To your second question, I think that your articulation of the problem is very clear, and I would’ve said it the same way. Public health has often been, and frankly, much emergency response in general has been a matter of, if there is an event, we throw tons of money at that event. Typically, it’s too late at that point for that money to make a difference in that event. But we beat our chest and say, “This will make a difference in the future.” But the reality is, as we move further away from that event and it recedes in the mind, less and less money is available.
When I look at the supplemental funds that have been awarded under CARES [the Cares Act of 2020] and that we expect to see more of under other acts, the reality is that money is good to get a start on what you need for the future. If you don’t make that a regular investment, you’re going to have the same problem we have here. You’re going to buy this stuff, and it’s going to be used for an event, and you’re going to have no way to replace it.
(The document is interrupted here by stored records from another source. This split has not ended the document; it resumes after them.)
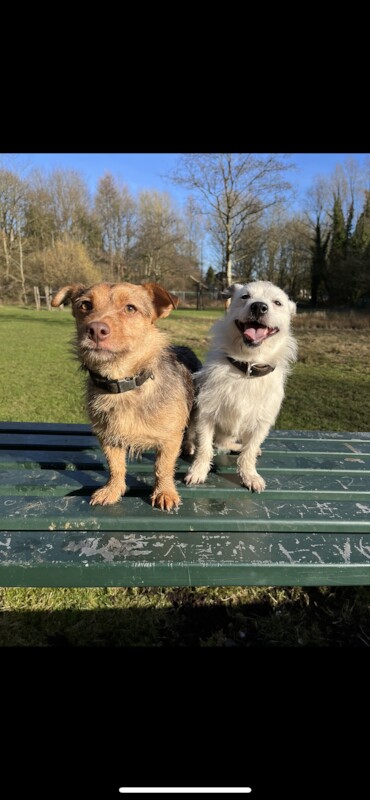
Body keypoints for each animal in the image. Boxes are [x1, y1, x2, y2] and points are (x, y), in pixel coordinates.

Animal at [52, 284, 199, 510]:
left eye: (130, 308)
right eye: (85, 305)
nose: (95, 329)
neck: (123, 383)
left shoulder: (170, 439)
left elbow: (163, 467)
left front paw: (164, 492)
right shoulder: (108, 438)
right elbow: (115, 466)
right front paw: (113, 489)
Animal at [185, 282, 298, 494]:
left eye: (277, 302)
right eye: (245, 296)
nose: (259, 307)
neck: (247, 367)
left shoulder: (261, 423)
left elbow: (249, 452)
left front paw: (249, 475)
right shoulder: (206, 414)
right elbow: (204, 448)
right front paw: (198, 471)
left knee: (230, 443)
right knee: (197, 437)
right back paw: (189, 446)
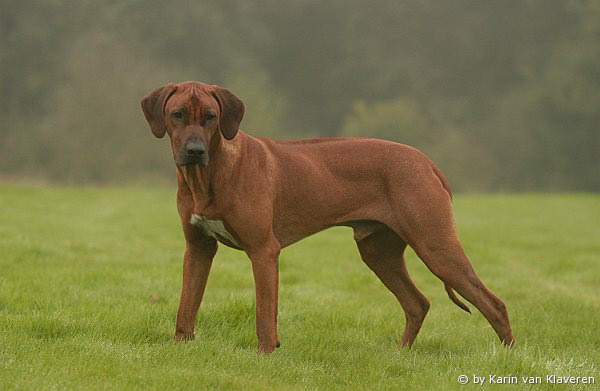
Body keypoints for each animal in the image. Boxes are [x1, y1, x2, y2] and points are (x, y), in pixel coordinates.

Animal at [142, 81, 516, 354]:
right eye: (177, 114)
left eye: (210, 116)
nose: (194, 151)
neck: (208, 176)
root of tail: (427, 162)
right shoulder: (198, 249)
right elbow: (186, 306)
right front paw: (179, 349)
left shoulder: (264, 250)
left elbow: (264, 314)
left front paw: (266, 354)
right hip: (379, 252)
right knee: (418, 303)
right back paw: (401, 354)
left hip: (436, 245)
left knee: (494, 304)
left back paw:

Or you’re going to buy this stuff, and it’s going to sit on the shelf for five or six years until the next event pops up, and then we’re going to get complaints because, “the mask is out of date” or “the drug is out of date” or whatever it is. Well, if you’ve got no money to rotate it after that initial investment to buy it, it was potentially a huge waste.
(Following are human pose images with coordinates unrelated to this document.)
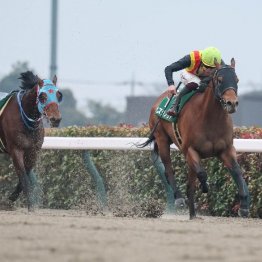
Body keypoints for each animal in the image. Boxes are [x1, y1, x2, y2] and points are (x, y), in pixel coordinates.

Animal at [0, 71, 62, 211]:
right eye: (42, 96)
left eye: (58, 95)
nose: (56, 119)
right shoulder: (16, 149)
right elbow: (24, 176)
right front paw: (30, 205)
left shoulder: (33, 151)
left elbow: (25, 175)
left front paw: (11, 198)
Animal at [139, 58, 250, 219]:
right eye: (220, 79)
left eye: (236, 80)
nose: (232, 103)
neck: (210, 119)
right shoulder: (190, 150)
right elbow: (202, 173)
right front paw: (205, 187)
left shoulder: (226, 149)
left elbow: (237, 172)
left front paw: (244, 207)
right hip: (162, 139)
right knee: (169, 169)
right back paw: (179, 198)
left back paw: (193, 214)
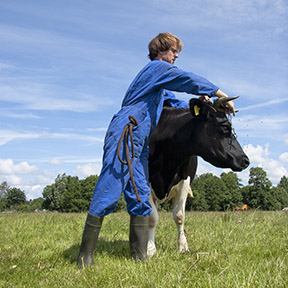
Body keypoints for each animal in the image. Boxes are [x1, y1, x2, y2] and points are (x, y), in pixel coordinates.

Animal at [147, 97, 249, 256]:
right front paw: (150, 249)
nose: (245, 160)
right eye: (225, 127)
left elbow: (179, 217)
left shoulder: (185, 180)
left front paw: (183, 247)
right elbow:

So, I think that’s a problem, but it’s a problem that affects the state and local level as well. After 9/11, a huge amount of money got poured into public health preparedness as well as other emergency preparedness across the country. And then you can look at the funds that were provided in subsequent years, and the further you moved away, those funds were diminished. This is something that has got to be at the forefront of the mind for forever. To suggest how to change that, I think, is difficult, because this has been the pattern of emergency response and public health preparedness in the United States for hundreds of years.